EXERCISE TASK A |
In the blog post on Republican strategy, rewrite the paragraph beginning "Many Democrats are pleased" in a single shorter sentence that keeps its main facts.
EXERCISE TASK B |
According to the blog post on Republican strategy, why does the author refuse to call the Tea Party the conservative part of the Republican Party? Answer in one or two sentences.
EXERCISE TASK C |
List each group that the blog post on Republican strategy describes as having a view on the Republican Party's condition or future, and give that view.

The Real Republican Strategy: Crazy Like Foxes?

April 14, 2013 Guestblogger

I’m pleased to publish this chilling guest blog by my friend and colleague Harry Brod.

The Republican National Committee’s post-mortem report looking back at their electoral defeat argues that the “federal wing” of the party needs overhaul and repair.

But this verdict from the national party establishment is getting pushback from local level activists, especially the Tea Party which is happy to stay the course. (I refuse to call them the conservative part of the party which would be like talking about the wet part of the ocean).

Many Democrats are pleased, if not outright gloating, that no reparative strategy is in sight. They are happily predicting the decline if not the practical disappearance of the Republican Party at the national level.

But what if these Democrats are radically wrong, and the Tea Party activists are more right than they realize? What if the decline of the Republican Party at the national level, primarily in presidential politics, isn’t a failure but a success?

INFORMATION PROVIDED |
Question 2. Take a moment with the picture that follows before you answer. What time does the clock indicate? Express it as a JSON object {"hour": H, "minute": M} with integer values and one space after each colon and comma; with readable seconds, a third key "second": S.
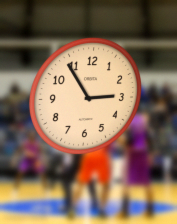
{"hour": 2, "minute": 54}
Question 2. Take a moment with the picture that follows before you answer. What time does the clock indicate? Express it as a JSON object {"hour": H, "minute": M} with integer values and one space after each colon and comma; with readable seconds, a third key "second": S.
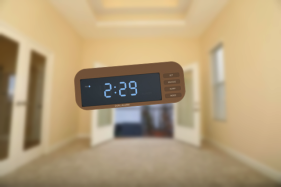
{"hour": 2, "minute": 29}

---

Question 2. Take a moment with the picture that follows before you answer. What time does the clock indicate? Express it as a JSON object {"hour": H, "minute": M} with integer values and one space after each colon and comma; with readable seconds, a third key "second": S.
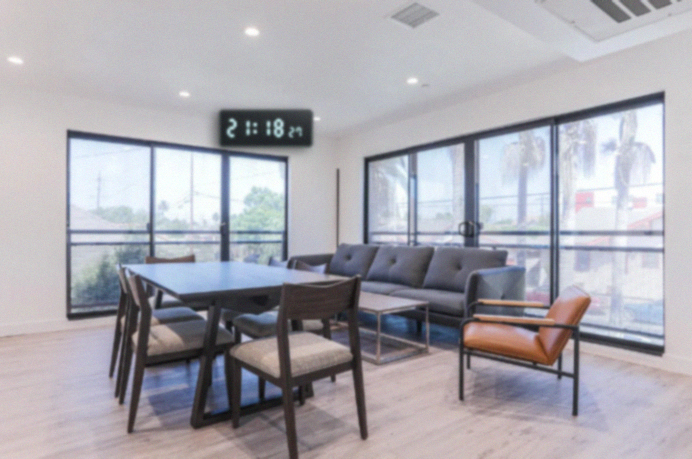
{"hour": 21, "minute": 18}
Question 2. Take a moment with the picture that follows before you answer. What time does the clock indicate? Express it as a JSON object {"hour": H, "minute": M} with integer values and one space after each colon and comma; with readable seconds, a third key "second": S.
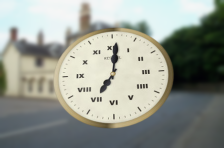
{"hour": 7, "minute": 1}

FULL RESPONSE A |
Many Democrats are pleased, even gloating, that the Republicans have no repair strategy, and they predict the party's decline or near-disappearance at the national level.

FULL RESPONSE B |
The author says that calling the Tea Party the conservative part of the party would be like talking about the wet part of the ocean.

FULL RESPONSE C |
- The Republican National Committee (the national party establishment): its post-mortem report argues that the party's "federal wing" needs overhaul and repair.
- Local level activists, especially the Tea Party: they push back against that verdict and are happy to stay the course.
- Many Democrats: they are pleased that no reparative strategy is in sight and predict the decline, or even the practical disappearance, of the Republican Party at the national level.